Wednesday, October 11, 2017

Them! (1954)



Who's In It: James Whitmore (Planet of the Apes, The Shawshank Redemption), Edmund Gwenn (Miracle of 34th Street), Joan Weldon (Them!), and James Arness (The Thing from Another World, Gunsmoke). With Daniel Boone and Mr Spock in bit roles.

What It's About: Nuclear testing creates giant ants that threaten to destroy the world.

How It Is: I love '50s scifi movies, especially when they involve alien invasions and giant, mutated animals. Maybe because they speak so deeply to my Cold War Kid's heart, since I grew up in a time when we were terrified of communist invasion and atomic weapons.

But even with a fairly high baseline to star from, Them! is a step or two above the others in the genre. To start with, the performances are strong, which wasn't always the case with the genre. But what I really like is the way the story unfolds through a serious, procedural style. Whitmore is especially great as Sgt Peterson, the main character for most of the movie. He's one of the police officers who discovers the first of the ants' victims and his obsession with learning the truth and then eliminating the threat is what drives the film for a good long while.

Unfortunately, as more and more people get involved, like the scientists played by Gwenn and Weldon or Arness' FBI agent, the less character work the movie is able to do. In fact, by the time Whitmore's character reaches the conclusion of his story arc, it's barely commented on because so much else is going on. 

Rating: 3.5 out of 5 enormous arthropods



3 comments:

Erik Johnson Illustrator said...

I remember seeing this on TCM around the time I was finishing high school and liked it.

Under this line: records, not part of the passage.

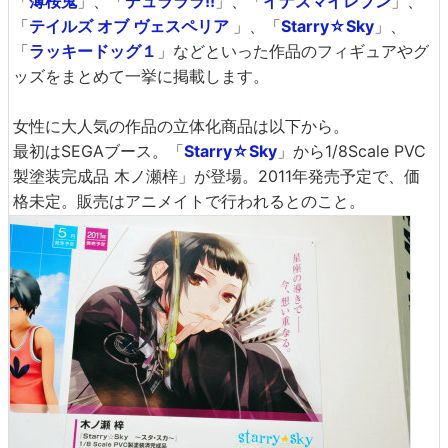
「
薄桜鬼
」、「
デュラララ!!
」、「
イナズマイレブン
」、
「
テイルズ オブ ヴェスペリア
」、「
Starry☆Sky
」、
「
ラッキードッグ１
」などといった作品のフィギュアやグ
ッズをまとめて一挙に掲載します。
女性に大人気の作品の立体化商品は以下から。
最初はSEGAブース。「
Starry☆Sky
」から1/8Scale PVC
製塗装完成品 木ノ瀬梓」が登場。2011年発売予定で、価
格未定。販売はアニメイトで行われるとのこと。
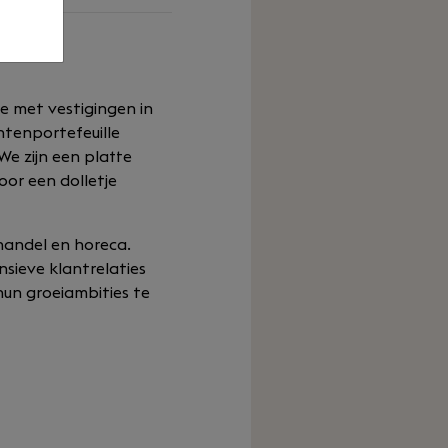
e met vestigingen in
ntenportefeuille
 We zijn een platte
oor een dolletje
thandel en horeca.
sieve klantrelaties
hun groeiambities te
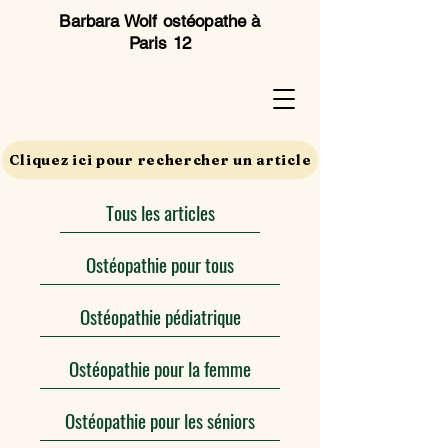
Barbara Wolf ostéopathe à
Paris 12
Cliquez ici pour rechercher un article
Tous les articles
Ostéopathie pour tous
Ostéopathie pédiatrique
Ostéopathie pour la femme
Ostéopathie pour les séniors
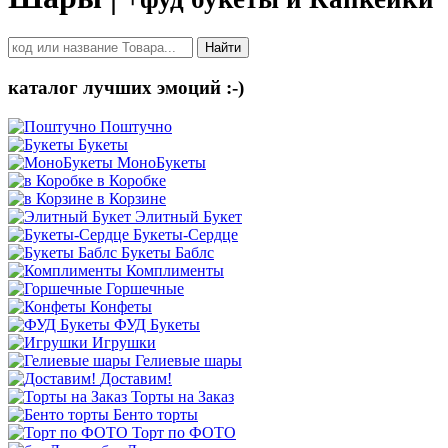
Найти
каталог лучших эмоций :-)
Поштучно
Букеты
МоноБукеты
в Коробке
в Корзине
Элитный Букет
Букеты-Сердце
Букеты Баблс
Комплименты
Горшечные
Конфеты
ФУД Букеты
Игрушки
Гелиевые шары
Доставим!
Торты на Заказ
Бенто торты
Торт по ФОТО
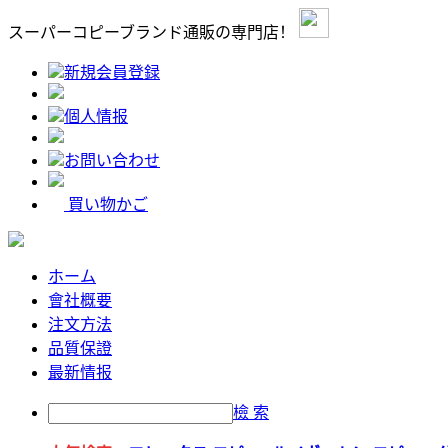
スーパーコピーブランド通販の専門店！
新規会員登録
個人情报
お問い合わせ
買い物かご
ホーム
會社概要
注文方法
品質保證
最新情报
檢 索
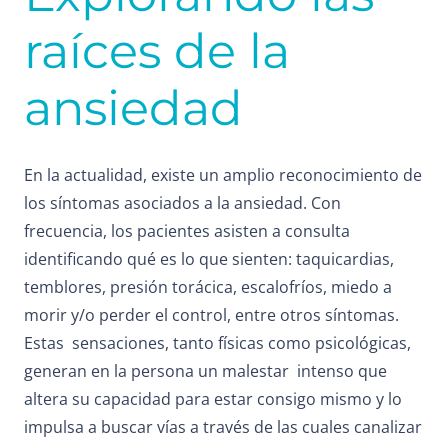
raíces de la
ansiedad
En la actualidad, existe un amplio reconocimiento de
los síntomas asociados a la ansiedad. Con
frecuencia, los pacientes asisten a consulta
identificando qué es lo que sienten: taquicardias,
temblores, presión torácica, escalofríos, miedo a
morir y/o perder el control, entre otros síntomas.
Estas sensaciones, tanto físicas como psicológicas,
generan en la persona un malestar intenso que
altera su capacidad para estar consigo mismo y lo
impulsa a buscar vías a través de las cuales canalizar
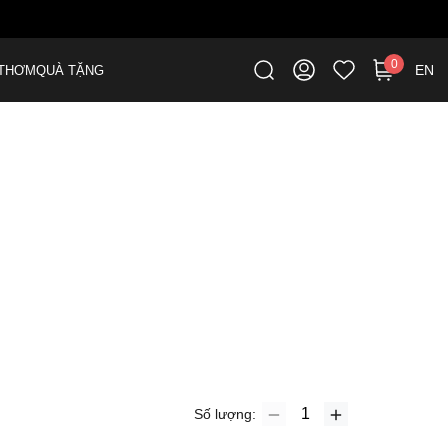
0
EN
THƠM
QUÀ TẶNG
Số lượng:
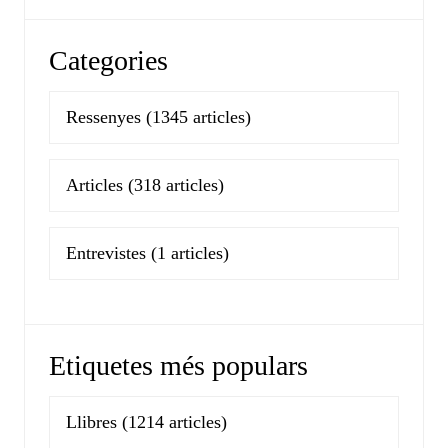
Categories
Ressenyes
(1345 articles)
Articles
(318 articles)
Entrevistes
(1 articles)
Etiquetes més populars
Llibres
(1214 articles)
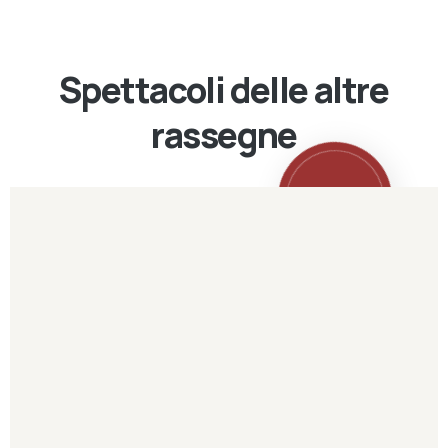
Spettacoli delle altre
rassegne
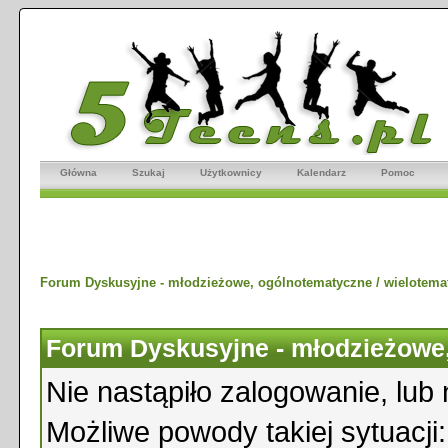
Główna
Szukaj
Użytkownicy
Kalendarz
Pomoc
Forum Dyskusyjne - młodzieżowe, ogólnotematyczne / wielotema
Forum Dyskusyjne - młodzieżowe,
Nie nastąpiło zalogowanie, lub 
Możliwe powody takiej sytuacji:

Good to hear holds up somewhat and that my memory isn't just fluffing it up with nostalgia.

It does have that quintessential 50s scifi movie trope of starting out with a mystery of "what did this to these people?!". It's as if science fiction was so unexpectable as entertainment that you had to trick people into watching this mystery thriller before we get to the giant monsters.

I suppose the social commentary goes without saying that nuclear energy can make something small get out of control. I'm having a hard time thinking of any 50s genre movie that doesn't address nukes in some way.

James Cameron has spoken of this being an influence on Aliens with the catatonic little girl and soldiers fighting the queen at the end. If you're going to borrow, borrow from the best I suppose.

Michael May said...

I didn't make the Aliens connection, but that makes a lot of sense. I really like the way the ants are introduced through the little girl in Them! in the same way that I like how Newt is their herald in Aliens. Very cool.

Michael May said...

I don't know that scifi was unacceptable (I think that's what you meant?) in the '50s. I just think of the mystery angle as their way of grounding the story in reality. It's like the way that a lot of early adventure novelists would begin their books with a statement about how they got this tale from an old sailor or a found journal or something. It eases the audience into the more fantastical elements.